On retrouve aussi la filière CRM (Customer Relationship Management), dédiée à la gestion de la relation client, ainsi que la filière BPO (Business Process Outsourcing), qui se concentre sur l'externalisation des processus métiers. Tout comme la filière KPO (Knowledge Process Outsourcing), qui traite de l'externalisation des processus métiers stratégiques, nécessitant une expertise et des connaissances spécifiques.

- Quels leviers faut-il activer pour attirer les investisseurs étrangers et stimuler l'exportation technologique en tant que moteurs stratégiques pour le développement du Maroc ?

- L’axe Outsourcing & Digital export de la stratégie « Digital Morocco 2030 » a prévu une montée en gamme des activités et le développement du hub Outsourcing & Digital export avec un objectif de créer 130.000 nouveaux emplois et d’atteindre un revenu à l’export de 40 milliards de Dirhams d’ici 2030. Ce développement se traduit par plusieurs actions concrètes, telles que : positionner l'offre nationale sur des secteurs à forte valeur ajoutée, accroître les parts du Maroc sur le marché mondial de l'outsourcing et de l'exportation numérique. Il s’agit aussi d’attirer des géants du numérique pour développer et exporter des services numériques de haute valeur, et encourager les entreprises technologiques au Maroc à exporter leurs services digitaux.

Pour atteindre ces objectifs, la stratégie « Digital Morocco 2030 » repose sur divers leviers : développer un vivier de talents suffisant et hautement qualifié (à travers la formation initiale, la reconversion, etc.), mettre en place un cadre incitatif simple et compétitif pour l'outsourcing et l'export numérique, instaurer des primes à l'emploi.
Cela porte aussi sur la réforme des conditions d'octroi de la prime à la formation, maintenir les avantages actuels liés à l'Impôt sur le Revenu (IR) et l'Impôt sur les Sociétés (IS), tout en simplifiant et digitalisant l'offre. Il s'agit également de développer des infrastructures d'accueil en région pour favoriser un développement régional équilibré et équitable, tout en promouvant le Maroc comme destination auprès des entreprises internationales.



 

L'ENIM pave le chemin de la digitalisation au Maroc

Les défis et les opportunités liés à la digitalisation et à l’exportation technologique ont été largement abordés, lors de la première édition de l'ENIM Summit.
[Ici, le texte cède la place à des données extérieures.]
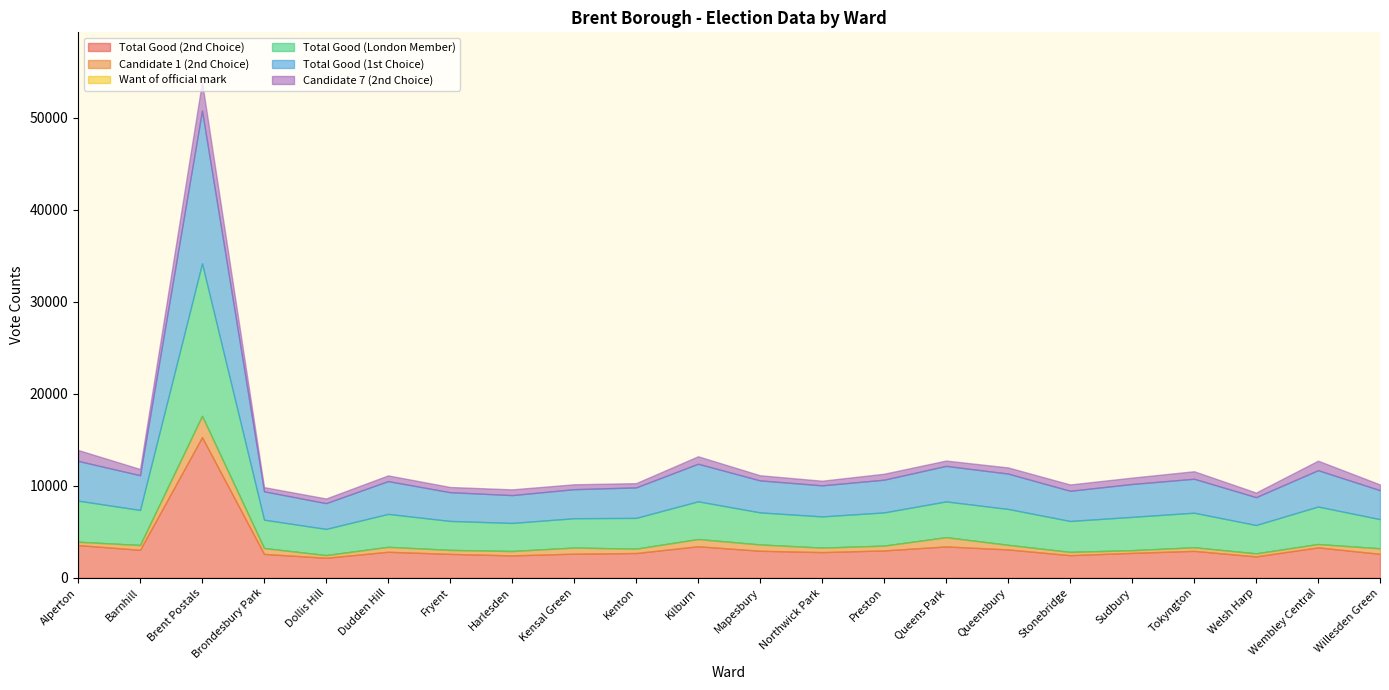

How many data points in Total Good (1st Choice) are less than 3555?

11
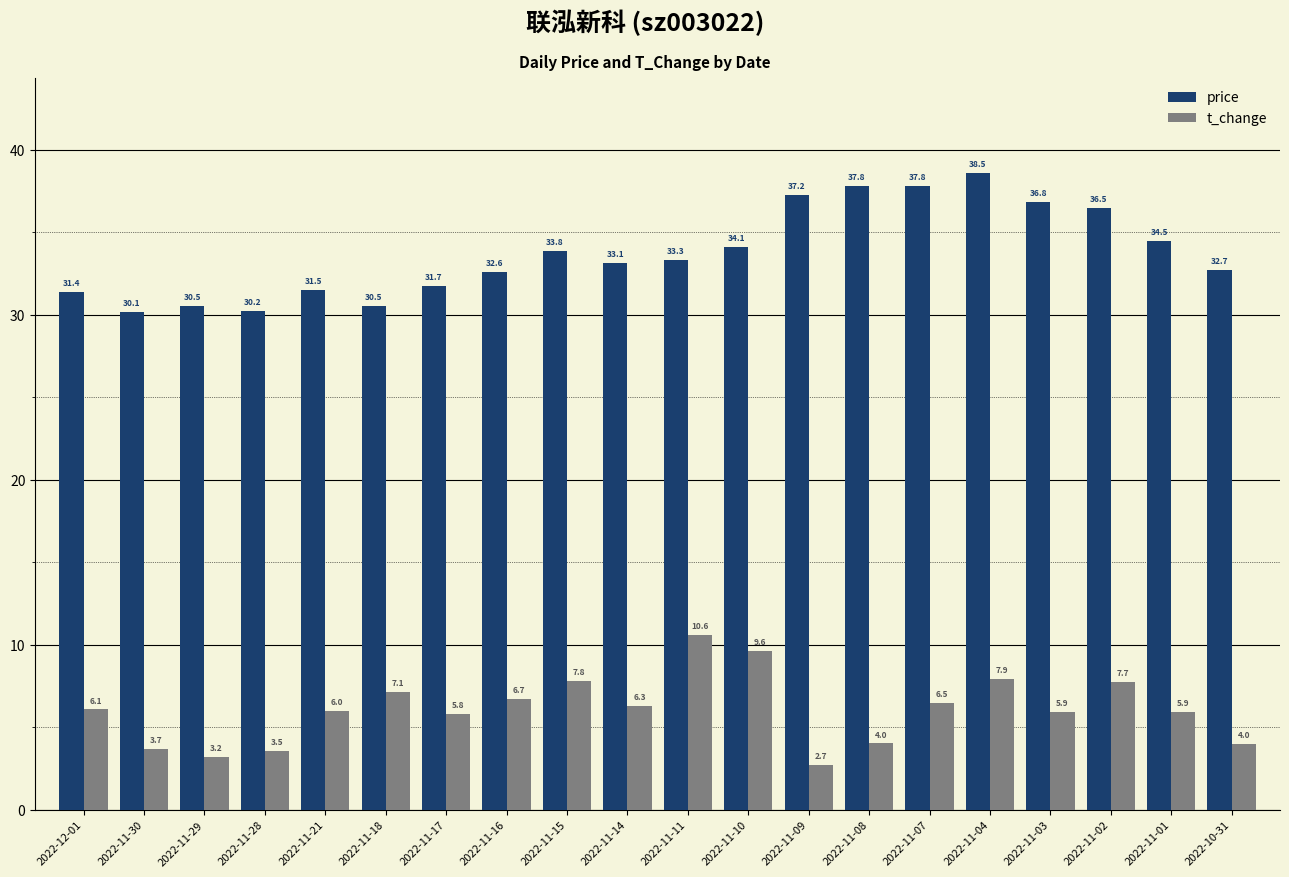

Is the value of t_change at 2022-11-08 greater than the value of price at 2022-11-01?

No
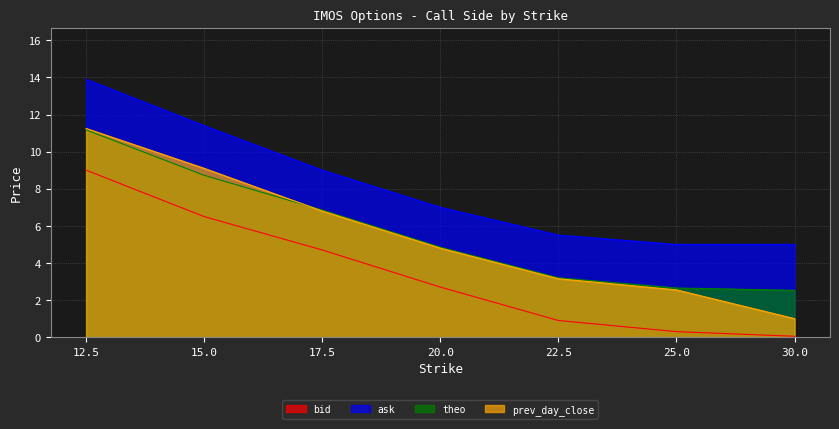

Reading left to right, list all the values displayed in this chart.

bid: 12.5=9.0	15.0=6.5	17.5=4.7	20.0=2.7	22.5=0.9	25.0=0.3	30.0=0.1
ask: 12.5=13.9	15.0=11.4	17.5=9.0	20.0=7.0	22.5=5.5	25.0=5.0	30.0=5.0
theo: 12.5=11.2	15.0=8.7	17.5=6.9	20.0=4.8	22.5=3.2	25.0=2.6	30.0=2.5
prev_day_close: 12.5=11.2	15.0=9.1	17.5=6.8	20.0=4.8	22.5=3.2	25.0=2.6	30.0=1.0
Cet événement, porté conjointement par l'École Nationale Supérieure des Mines de Rabat et l’Association des Ingénieurs de l'ENIM, en collaboration avec plusieurs autres partenaires, a marqué une étape clé pour la communauté des ingénieurs. Cette initiative ambitieuse a vu la participation de Ryad Mezzour, ministre de l'Industrie et du Commerce, dont la vision stratégique pour le développement industriel et l’innovation technologique continue d'inspirer. À travers cette manifestation, un espace d’échange, de réflexion et de collaboration a été créé, abordant les défis et opportunités qui façonneront l'avenir du pays dans le domaine de l'innovation.

L’événement a réuni les forces vives de l’ingénierie, du digital et de l’innovation pour accompagner la transformation du Maroc à l’horizon 2030-2050. Il illustre la volonté de positionner l’ingénieur marocain comme un acteur stratégique, non seulement un exécutant, mais un pilier essentiel du développement technologique et économique du pays. En répondant aux enjeux de l’industrie 4.0, de la digitalisation, de l’Intelligence Artificielle et des infrastructures intelligentes, ces ingénieurs jouent un rôle crucial dans la modernisation du pays.